Problem: This exercise calls for duplicating every entry below exactly, without the images.

[Saved data entries]

-- -- --

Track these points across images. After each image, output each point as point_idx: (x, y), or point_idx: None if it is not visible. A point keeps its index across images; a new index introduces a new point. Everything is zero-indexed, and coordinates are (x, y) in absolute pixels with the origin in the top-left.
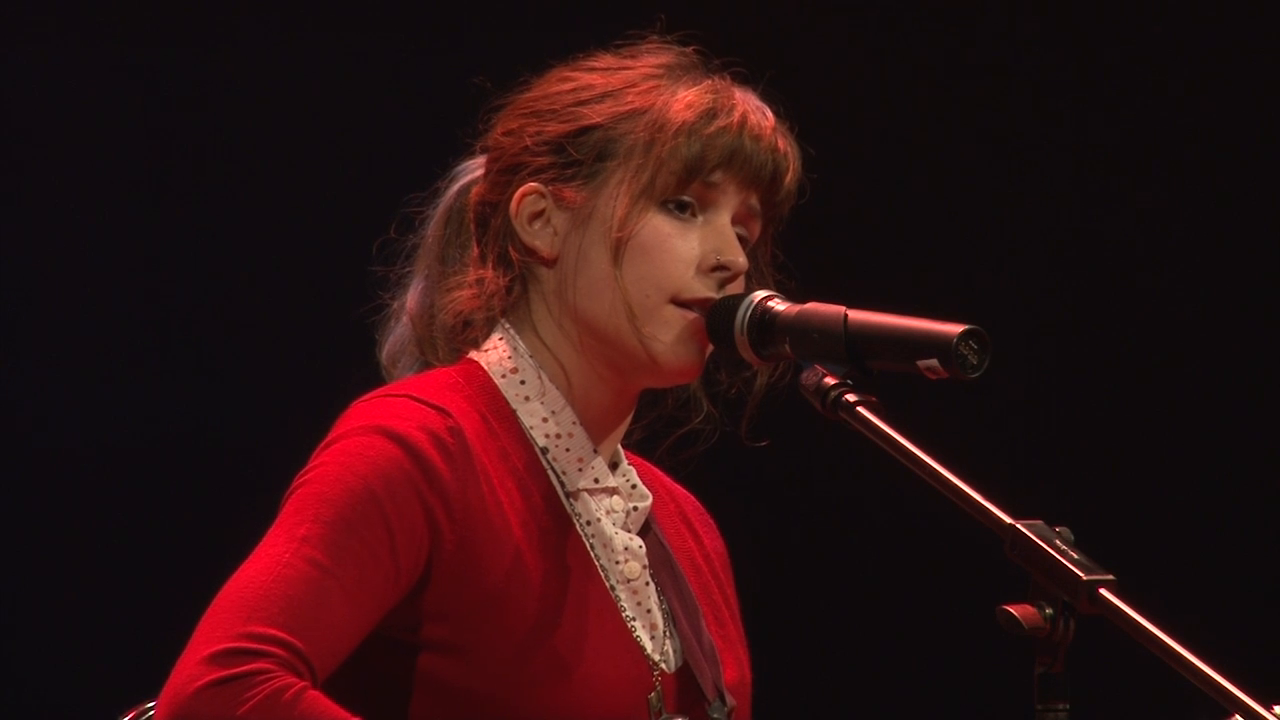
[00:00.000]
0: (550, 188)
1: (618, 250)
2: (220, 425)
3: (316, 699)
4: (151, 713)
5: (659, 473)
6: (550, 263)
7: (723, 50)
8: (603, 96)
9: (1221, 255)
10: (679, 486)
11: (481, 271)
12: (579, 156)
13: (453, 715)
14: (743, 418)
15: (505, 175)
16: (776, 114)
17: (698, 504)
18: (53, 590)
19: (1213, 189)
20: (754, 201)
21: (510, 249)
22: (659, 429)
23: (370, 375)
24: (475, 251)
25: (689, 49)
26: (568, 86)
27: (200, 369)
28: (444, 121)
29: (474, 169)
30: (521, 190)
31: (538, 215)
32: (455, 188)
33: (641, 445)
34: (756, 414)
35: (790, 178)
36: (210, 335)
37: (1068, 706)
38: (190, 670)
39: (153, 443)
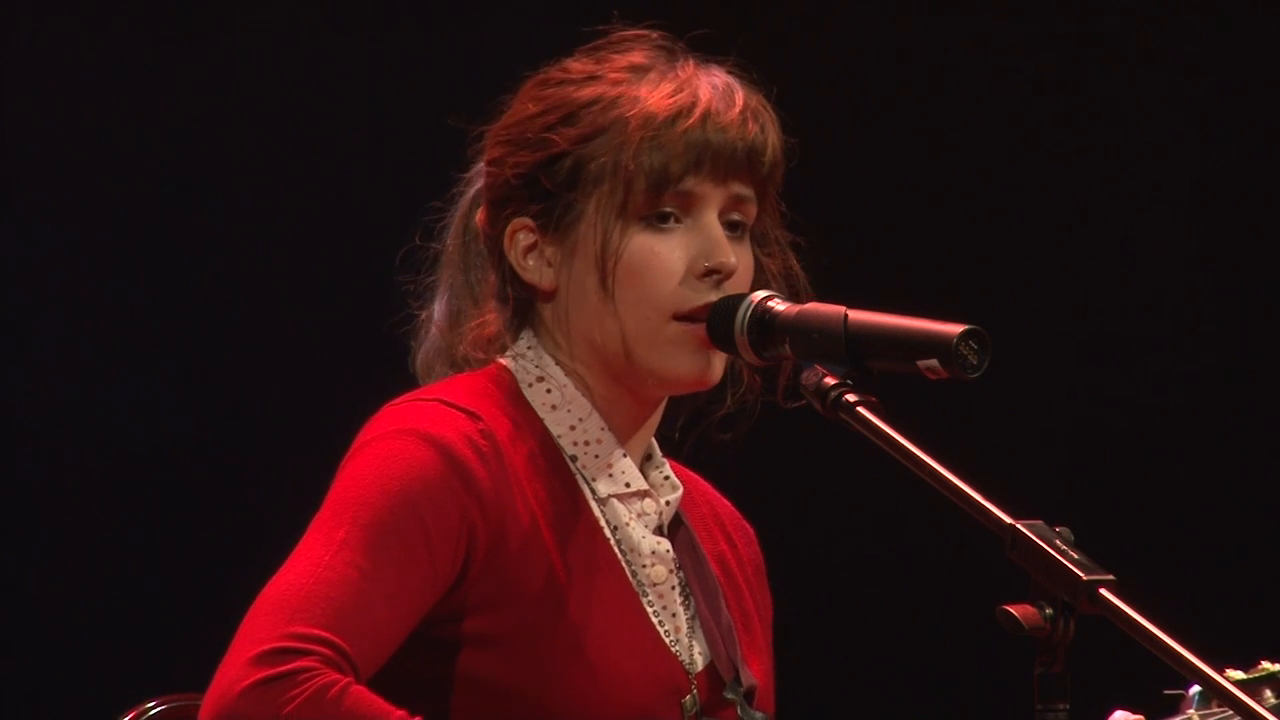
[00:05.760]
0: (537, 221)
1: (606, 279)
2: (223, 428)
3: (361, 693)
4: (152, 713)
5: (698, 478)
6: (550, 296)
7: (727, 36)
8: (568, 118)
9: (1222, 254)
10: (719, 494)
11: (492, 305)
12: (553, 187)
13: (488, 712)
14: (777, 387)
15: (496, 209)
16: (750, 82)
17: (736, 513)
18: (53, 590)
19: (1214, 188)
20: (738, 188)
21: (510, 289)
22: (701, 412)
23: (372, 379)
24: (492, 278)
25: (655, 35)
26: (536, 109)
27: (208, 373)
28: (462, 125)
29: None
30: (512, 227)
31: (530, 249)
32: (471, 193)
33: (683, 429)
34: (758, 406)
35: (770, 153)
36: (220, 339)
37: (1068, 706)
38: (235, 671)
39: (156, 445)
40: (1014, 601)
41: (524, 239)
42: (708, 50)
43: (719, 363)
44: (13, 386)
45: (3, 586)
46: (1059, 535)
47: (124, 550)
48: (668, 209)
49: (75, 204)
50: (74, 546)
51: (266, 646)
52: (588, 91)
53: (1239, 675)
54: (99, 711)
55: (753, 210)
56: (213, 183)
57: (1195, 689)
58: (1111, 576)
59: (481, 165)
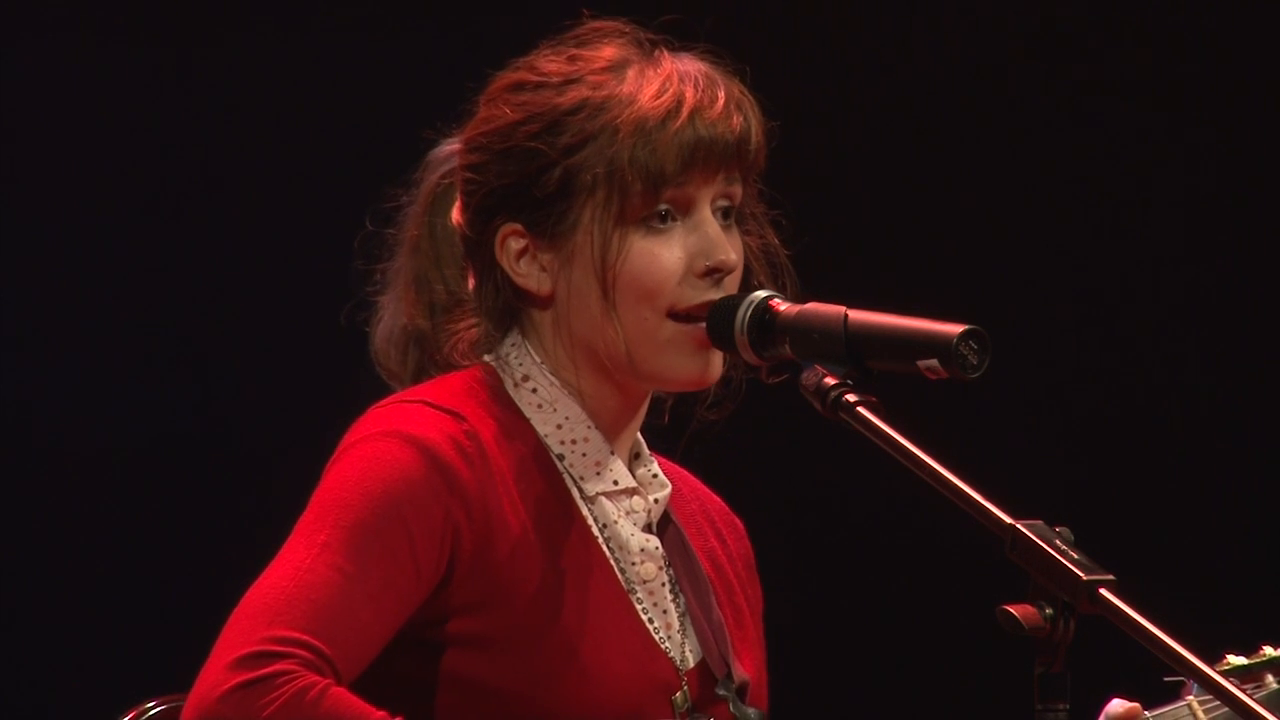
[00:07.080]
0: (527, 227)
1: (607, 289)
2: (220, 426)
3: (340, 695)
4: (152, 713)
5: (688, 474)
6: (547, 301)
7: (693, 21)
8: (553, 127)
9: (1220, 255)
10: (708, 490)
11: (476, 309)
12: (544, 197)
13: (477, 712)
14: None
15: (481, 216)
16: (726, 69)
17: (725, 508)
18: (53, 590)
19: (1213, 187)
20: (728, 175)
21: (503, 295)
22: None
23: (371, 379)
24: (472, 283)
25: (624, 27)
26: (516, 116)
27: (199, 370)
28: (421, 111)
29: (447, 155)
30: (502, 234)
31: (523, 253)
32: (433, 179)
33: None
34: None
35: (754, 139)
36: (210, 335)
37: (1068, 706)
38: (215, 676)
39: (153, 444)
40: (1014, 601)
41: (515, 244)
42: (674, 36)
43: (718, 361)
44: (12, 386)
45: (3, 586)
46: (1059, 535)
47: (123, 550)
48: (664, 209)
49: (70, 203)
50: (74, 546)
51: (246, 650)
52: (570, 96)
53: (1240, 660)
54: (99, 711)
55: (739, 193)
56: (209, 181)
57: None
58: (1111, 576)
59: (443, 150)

-- -- --

Result for this task:
Track these points across images. After each image, output each point as point_idx: (x, y), or point_idx: None if it is not visible. A point keeps its index across images; a new index introduces a new point. Everything is zero-indexed, and coordinates are (x, y) in absolute pixels with the origin in the top-left.
[00:00.000]
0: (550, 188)
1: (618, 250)
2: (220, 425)
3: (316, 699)
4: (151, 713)
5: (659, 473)
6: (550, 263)
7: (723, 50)
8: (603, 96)
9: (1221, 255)
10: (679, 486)
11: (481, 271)
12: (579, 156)
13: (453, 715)
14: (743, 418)
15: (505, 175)
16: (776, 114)
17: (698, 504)
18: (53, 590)
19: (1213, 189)
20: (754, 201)
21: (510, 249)
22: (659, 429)
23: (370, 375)
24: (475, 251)
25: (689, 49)
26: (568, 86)
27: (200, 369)
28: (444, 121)
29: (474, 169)
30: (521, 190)
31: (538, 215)
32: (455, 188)
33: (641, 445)
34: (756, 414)
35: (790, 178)
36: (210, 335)
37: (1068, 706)
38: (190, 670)
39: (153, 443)
[00:05.760]
0: (537, 221)
1: (606, 279)
2: (223, 428)
3: (361, 693)
4: (152, 713)
5: (698, 478)
6: (550, 296)
7: (727, 36)
8: (568, 118)
9: (1222, 254)
10: (719, 494)
11: (492, 305)
12: (553, 187)
13: (488, 712)
14: (777, 387)
15: (496, 209)
16: (750, 82)
17: (736, 513)
18: (53, 590)
19: (1214, 188)
20: (738, 188)
21: (510, 289)
22: (701, 412)
23: (372, 379)
24: (492, 278)
25: (655, 35)
26: (536, 109)
27: (208, 373)
28: (462, 125)
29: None
30: (512, 227)
31: (530, 249)
32: (471, 193)
33: (683, 429)
34: (758, 406)
35: (770, 153)
36: (220, 339)
37: (1068, 706)
38: (235, 671)
39: (156, 445)
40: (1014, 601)
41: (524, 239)
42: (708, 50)
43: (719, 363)
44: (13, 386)
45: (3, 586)
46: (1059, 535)
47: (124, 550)
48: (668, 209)
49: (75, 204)
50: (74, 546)
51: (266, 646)
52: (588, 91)
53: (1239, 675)
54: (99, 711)
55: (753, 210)
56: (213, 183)
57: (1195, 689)
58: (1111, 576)
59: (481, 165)
[00:07.080]
0: (527, 227)
1: (607, 289)
2: (220, 426)
3: (340, 695)
4: (152, 713)
5: (688, 474)
6: (547, 301)
7: (693, 21)
8: (553, 127)
9: (1220, 255)
10: (708, 490)
11: (476, 309)
12: (544, 197)
13: (477, 712)
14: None
15: (481, 216)
16: (726, 69)
17: (725, 508)
18: (53, 590)
19: (1213, 187)
20: (728, 175)
21: (503, 295)
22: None
23: (371, 379)
24: (472, 283)
25: (624, 27)
26: (516, 116)
27: (199, 370)
28: (421, 111)
29: (447, 155)
30: (502, 234)
31: (523, 253)
32: (433, 179)
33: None
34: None
35: (754, 139)
36: (210, 335)
37: (1068, 706)
38: (215, 676)
39: (153, 444)
40: (1014, 601)
41: (515, 244)
42: (674, 36)
43: (718, 361)
44: (12, 386)
45: (3, 586)
46: (1059, 535)
47: (123, 550)
48: (664, 209)
49: (70, 203)
50: (74, 546)
51: (246, 650)
52: (570, 96)
53: (1240, 660)
54: (99, 711)
55: (739, 193)
56: (209, 181)
57: None
58: (1111, 576)
59: (443, 150)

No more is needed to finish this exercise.